▸ **GOAL OF THE EXERCISE**
In the data below, which lines hold the word "plant"? Copy them.

▸ **DATA RECORDS**

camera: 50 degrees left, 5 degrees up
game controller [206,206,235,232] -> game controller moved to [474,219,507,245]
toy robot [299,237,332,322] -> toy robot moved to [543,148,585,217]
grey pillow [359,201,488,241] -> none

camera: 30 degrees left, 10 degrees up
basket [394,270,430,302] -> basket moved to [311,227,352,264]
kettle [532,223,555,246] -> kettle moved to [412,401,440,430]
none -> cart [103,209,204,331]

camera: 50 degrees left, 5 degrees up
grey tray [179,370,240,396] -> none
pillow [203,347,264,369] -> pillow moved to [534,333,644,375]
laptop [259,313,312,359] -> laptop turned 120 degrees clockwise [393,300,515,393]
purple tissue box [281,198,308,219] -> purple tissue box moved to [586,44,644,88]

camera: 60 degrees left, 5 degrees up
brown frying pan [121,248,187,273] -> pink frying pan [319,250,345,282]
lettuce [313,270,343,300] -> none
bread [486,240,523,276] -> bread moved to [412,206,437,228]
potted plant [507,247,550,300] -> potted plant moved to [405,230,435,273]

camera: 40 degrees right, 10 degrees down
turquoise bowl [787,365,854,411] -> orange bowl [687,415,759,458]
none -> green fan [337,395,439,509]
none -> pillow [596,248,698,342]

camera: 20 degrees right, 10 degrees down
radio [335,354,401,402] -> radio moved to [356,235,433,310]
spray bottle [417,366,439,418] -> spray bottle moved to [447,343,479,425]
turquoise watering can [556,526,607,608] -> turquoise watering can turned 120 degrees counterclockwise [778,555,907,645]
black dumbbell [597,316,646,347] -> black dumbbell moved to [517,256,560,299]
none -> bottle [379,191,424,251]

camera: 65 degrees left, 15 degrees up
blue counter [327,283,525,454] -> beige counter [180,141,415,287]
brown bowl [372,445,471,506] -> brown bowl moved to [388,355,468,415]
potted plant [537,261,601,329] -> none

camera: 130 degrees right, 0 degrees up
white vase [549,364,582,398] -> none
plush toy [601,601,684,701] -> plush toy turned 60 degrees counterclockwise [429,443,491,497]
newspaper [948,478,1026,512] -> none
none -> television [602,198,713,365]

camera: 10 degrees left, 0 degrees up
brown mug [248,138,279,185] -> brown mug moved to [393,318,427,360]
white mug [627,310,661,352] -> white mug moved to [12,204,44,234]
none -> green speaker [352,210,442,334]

▸ **TASK ANSWER**
potted plant [507,247,550,300] -> potted plant moved to [405,230,435,273]
potted plant [537,261,601,329] -> none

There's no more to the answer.